Took a picture of my laptop screen with my iPhone. The yellowish pattern in the image look like magnetic lines. How is this possible? The pattern seems consistent with the magnetic force lines of a bar magnet.

 A: That looks like a Moire pattern to me.  You have a camera with a grid of pixels on the imaging element and a screen with a grid of (colored) pixels.  These elements don't line up exactly, so you get the odd patterns.  
Try taking another image with the camera slightly twisted along the lens axis or slightly angle the lens axis to the laptop.  If it's a Moire, then the image will look quite different in both cases.
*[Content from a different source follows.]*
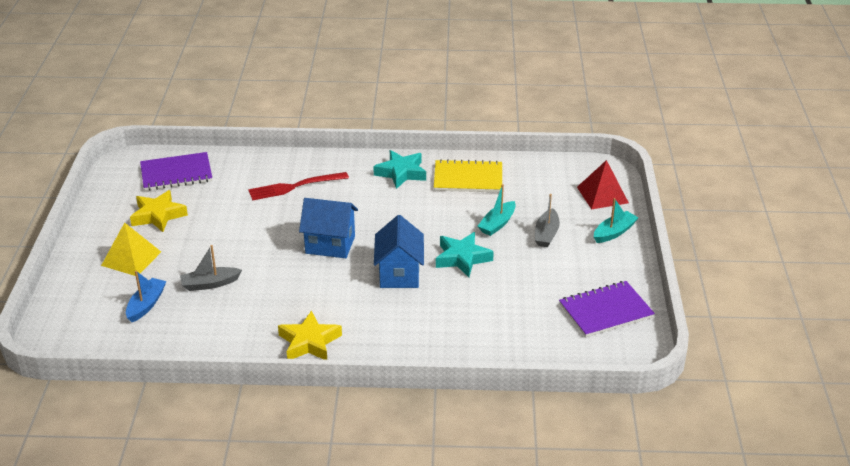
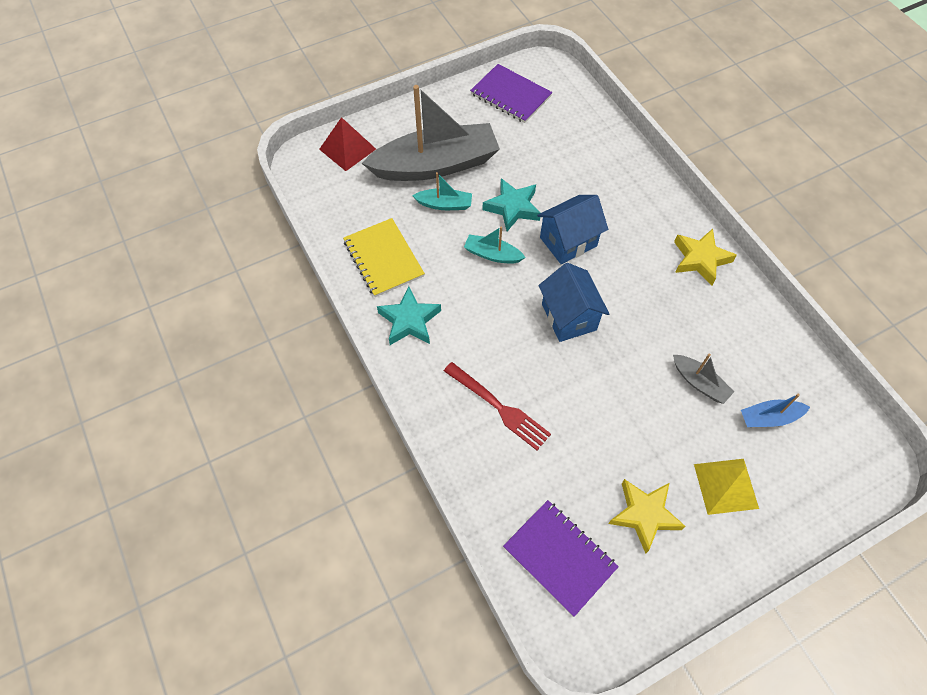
camera: 120 degrees left, 25 degrees up
(546, 234) = (436, 165): grey boat -> grey boat, size x2.33
(614, 232) = (402, 123): turquoise boat -> turquoise boat (492, 254)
And if I am understanding it right, these type of Moire patterns are
  made as a result of overlapping of curved grid lines

No, they're similar to aliasing effects.  Imagine taking a picture of a grid.  The optics will put a picture of the grid onto the imaging sensor (CCD).  At some distance/zoom, the lines of the grid will be almost exactly the same distance apart as the CCD elements.  If the lines fall between the elements, they won't be seen easily.  If they fall exactly on the elements, they are seen easily.
But your laptop screen isn't all the same distance from the lens.  It's flat, so the edges are farther than the center is.  This means the angular separation of the LCD pixels changes from the center to the edge.  This apparent change in the grid separation from one part of the image to another makes the bright/dark/bright/dark areas appear.  They're curved because the apparent grid size changes with distance (so you get sort of circular patterns).
Your original image looks to me to be a very lucky shot.  The grid in the middle is free of much distortion over a large area.  Pretty neat.